Chattanooga Times Free Press

Denver school shooting suspect dead; parents push for security

- BY COLLEEN SLEVIN AND JESSE BEDAYN

DENVER — A 17-yearold student was found dead in Colorado woods after being accused of shooting and wounding two administra­tors at his Denver high school where students and parents were already fed up over recent violence and a lack of action by officials.

The shooting occurred Wednesday morning at East High School, not far from downtown, while two administra­tors searched Austin Lyle for weapons, a daily requiremen­t because of the boy’s behavioral issues, authoritie­s said.

Lyle fled after the shooting and his body was found Wednesday night near his car in a remote, mountain area about 50 miles southwest of Denver, outside the small town of Bailey, in Park County. The county coroner’s office confirmed early Thursday that the body was Lyle’s. Cause of death was not released, pending an autopsy.

The shooting, at a time of rising gun violence on school campuses across the U.S., has stoked a backlash against a policy adopted in Denver several years ago of not putting police or armed personnel into schools.

The administra­tors who were shot were unarmed, said Denver schools spokespers­on Scott Pribble.

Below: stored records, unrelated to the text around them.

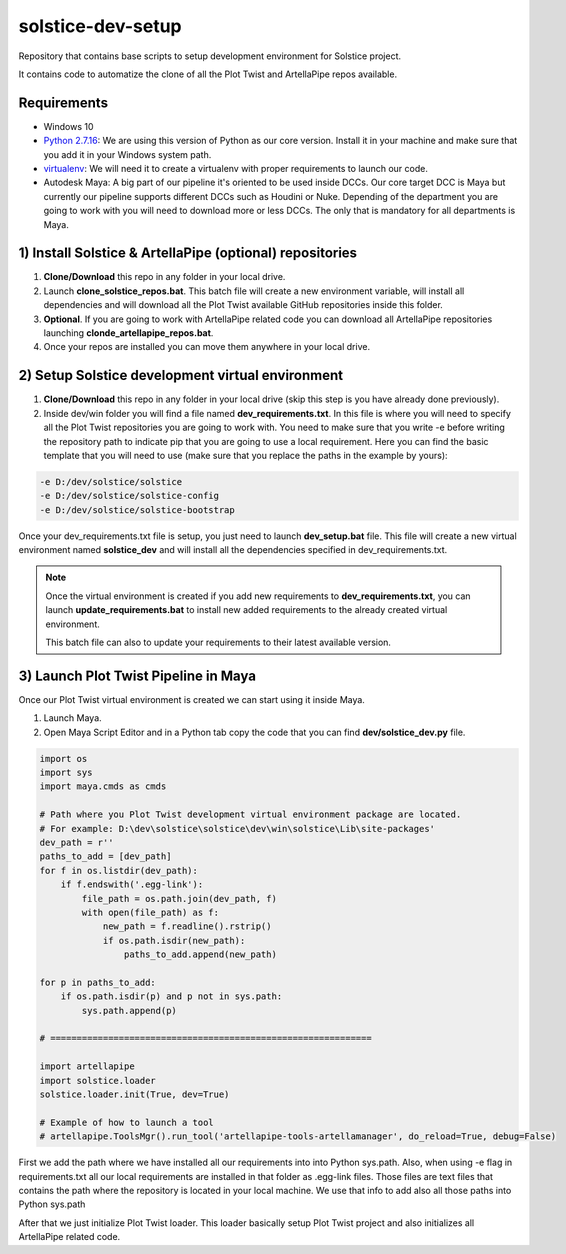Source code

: solstice-dev-setup
============================================================

Repository that contains base scripts to setup development environment for Solstice project.

It contains code to automatize the clone of all the Plot Twist and ArtellaPipe repos available.

Requirements
################

* Windows 10
* `Python 2.7.16 <https://www.python.org/ftp/python/2.7.16/python-2.7.16.amd64.msi>`_: We are using this version of Python as our core version. Install it in your machine and make sure that you add it in your Windows system path.
* `virtualenv <https://virtualenv.pypa.io/en/latest//>`_: We will need it to create a virtualenv with proper requirements to launch our code.
* Autodesk Maya: A big part of our pipeline it's oriented to be used inside DCCs. Our core target DCC is Maya but currently our pipeline supports different DCCs such as Houdini or Nuke. Depending of the department you are going to work with you will need to download more or less DCCs. The only that is mandatory for all departments is Maya.

1) Install Solstice & ArtellaPipe (optional) repositories
##############################################################

1. **Clone/Download** this repo in any folder in your local drive.
2. Launch **clone_solstice_repos.bat**. This batch file will create a new environment variable, will install all dependencies and will download all the Plot Twist available GitHub repositories inside this folder.
3. **Optional**. If you are going to work with ArtellaPipe related code you can download all ArtellaPipe repositories launching **clonde_artellapipe_repos.bat**.
4. Once your repos are installed you can move them anywhere in your local drive.

2) Setup Solstice development virtual environment
#######################################################

1. **Clone/Download** this repo in any folder in your local drive (skip this step is you have already done previously).
2. Inside dev/win folder you will find a file named **dev_requirements.txt**. In this file is where you will need to specify all the Plot Twist repositories you are going to work with. You need to make sure that you write -e before writing the repository path to indicate pip that you are going to use a local requirement. Here you can find the basic template that you will need to use (make sure that you replace the paths in the example by yours):

.. code-block::

    -e D:/dev/solstice/solstice
    -e D:/dev/solstice/solstice-config
    -e D:/dev/solstice/solstice-bootstrap

Once your dev_requirements.txt file is setup, you just need to launch **dev_setup.bat** file. This file will create a new
virtual environment named **solstice_dev** and will install all the dependencies specified in dev_requirements.txt.

.. note::

    Once the virtual environment is created if you add new requirements to **dev_requirements.txt**, you can launch **update_requirements.bat** to install new added requirements to the already created virtual environment.

    This batch file can also to update your requirements to their latest available version.

3) Launch Plot Twist Pipeline in Maya
##########################################

Once our Plot Twist virtual environment is created we can start using it inside Maya.

1. Launch Maya.
2. Open Maya Script Editor and in a Python tab copy the code that you can find **dev/solstice_dev.py** file.

.. code-block:: python

    import os
    import sys
    import maya.cmds as cmds

    # Path where you Plot Twist development virtual environment package are located.
    # For example: D:\dev\solstice\solstice\dev\win\solstice\Lib\site-packages'
    dev_path = r''
    paths_to_add = [dev_path]
    for f in os.listdir(dev_path):
        if f.endswith('.egg-link'):
            file_path = os.path.join(dev_path, f)
            with open(file_path) as f:
                new_path = f.readline().rstrip()
                if os.path.isdir(new_path):
                    paths_to_add.append(new_path)

    for p in paths_to_add:
        if os.path.isdir(p) and p not in sys.path:
            sys.path.append(p)

    # =============================================================

    import artellapipe
    import solstice.loader
    solstice.loader.init(True, dev=True)

    # Example of how to launch a tool
    # artellapipe.ToolsMgr().run_tool('artellapipe-tools-artellamanager', do_reload=True, debug=False)


First we add the path where we have installed all our requirements into into Python sys.path. Also, when using -e flag
in requirements.txt all our local requirements are installed in that folder as .egg-link files. Those files are text files
that contains the path where the repository is located in your local machine. We use that info to add also all those paths
into Python sys.path

After that we just initialize Plot Twist loader. This loader basically setup Plot Twist project and also initializes all
ArtellaPipe related code.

“It stuns me that we have civilian people… charged with having to search a student or anyone for weapons,” said Mo Canady, executive director of the National Associatio­n of School Resource Officers. He said patting down students — especially for weapons — should fall to trained, armed school resource officers fitted with body armor.

If a resource officer had done the search at East High School, he added, “for the most part, I don’t see it being a tragedy.”

Students from East High School and others across Denver rallied at the state Capitol on Thursday to push for gun reform.